Maka, Musa lupa siapa dirinya, dia lupa apa dirinya itu, dan ia
meminta sesuatu yang tidak layak dilakukan manusia di muka bumi ini, dan
meminta sesuatu yang tidak dapat dipenuhi manusia di dunia ini. Ia
meminta dapat melakukan penglihatan yang teragung, permintaan yang
didorong oleh desakan rindunya, dorongan harapannya, gejolak cintanya,
dan keinginannya untuk menyaksikan, hingga ia diingatkan oleh kalimat
yang pasti.
“Tuhan berfirman, ‘Kamu sekali-kali tidak sanggup melihat-Ku….”
Kemudian, Tuhan Yang Mahaagung lagi Mahamulia berbelas kasihan
kepadanya, dan memberitahukan kepadanya mengapa dia tidak akan dapat
melihat-Nya, yaitu bahwasanya ia tidak akan mampu.
“Akan tetapi, lihatlah ke bukit itu. Maka, jika tetap di tempatnya (seperti sediakala), niscaya kamu dapat melihat-Ku.”
Gunung itu begitu kokoh dan mantap, dan gunung dengan kekokohan dan
kemantapannya lebih kecil keterpengaruhannya dan responnya daripada
manusia. Akan tetapi, apakah gerangan yang terjadi?
“Tatkala Tuhannya menampakkan diri kepada gunung itu, dijadikannya gunung itu hancur luluh…”
Bagaimana bentuk dan cara tajalli ‘penampakan diri’ Allah itu? Kita
tidak dapat menyifati dan mengidentifikasinya. Kita tidak dapat
mengetahuinya. Kita tidak dapat melihatnya kecuali dengan kehalusan yang
menghubungkan kita dengan Allah, ketika ruh kita bersih dan jernih, dan
menghadap secara total kepada sumbernya.
Ada pun kata-kata murni tidaklah dapat memindahkan sesuatu pun. Oleh
karena itu, kami tidak mencoba melukiskan tajalli ini dengan kata-kata.
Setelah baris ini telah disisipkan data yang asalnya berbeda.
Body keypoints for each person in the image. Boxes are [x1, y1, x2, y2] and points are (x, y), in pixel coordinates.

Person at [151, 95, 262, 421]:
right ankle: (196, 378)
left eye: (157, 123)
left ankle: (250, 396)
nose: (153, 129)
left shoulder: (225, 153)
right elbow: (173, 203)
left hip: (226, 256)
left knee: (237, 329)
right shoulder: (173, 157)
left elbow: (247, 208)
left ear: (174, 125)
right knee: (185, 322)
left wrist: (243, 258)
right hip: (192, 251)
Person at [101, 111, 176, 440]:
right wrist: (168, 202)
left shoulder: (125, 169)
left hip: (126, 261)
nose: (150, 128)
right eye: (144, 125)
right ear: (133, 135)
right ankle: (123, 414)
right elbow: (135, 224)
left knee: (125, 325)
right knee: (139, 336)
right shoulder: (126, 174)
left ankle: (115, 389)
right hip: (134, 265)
Kami cenderung membuang semua riwayat dalam menafsirkannya. Karena tidak
satu pun yang berasal dari Rasul saw. Alquranul Karim sendiri tidak
mengatakan sesuatu pun.
“Tatkala Tuhannya menampakkan diri kepada gunung itu, dijadikannya gunung itu hancur luluh…”
Seluruh puncaknya tenggelam hingga terlihat rata dengan tanah, hancur
berantakan. Musa sangat takut, dan berlakulah sesuatu pada keberadaan
dirinya sebgai manusia yang lemah.
“Dan, Musa pun jatuh pingsan.”
Ia pingsan, tidak sadarkan diri.
“Maka setelah Musa sadar kembali….”
Kembali kepada dirinya, dan mengetahui ukuran kemampuannya, dan
menyadari bahwa dia telah melakukan permintaan yang melebihi batas.
“Dia berkata, ‘Mahasuci Engkau….”
Mahasuci dan Mahatinggi Engkau, tak mungkin mata manusia dapat melihat dan memandang-Mu.
“Aku bertaubat kepada Engkau,” dari melakukan permintaan yang melampaui batas.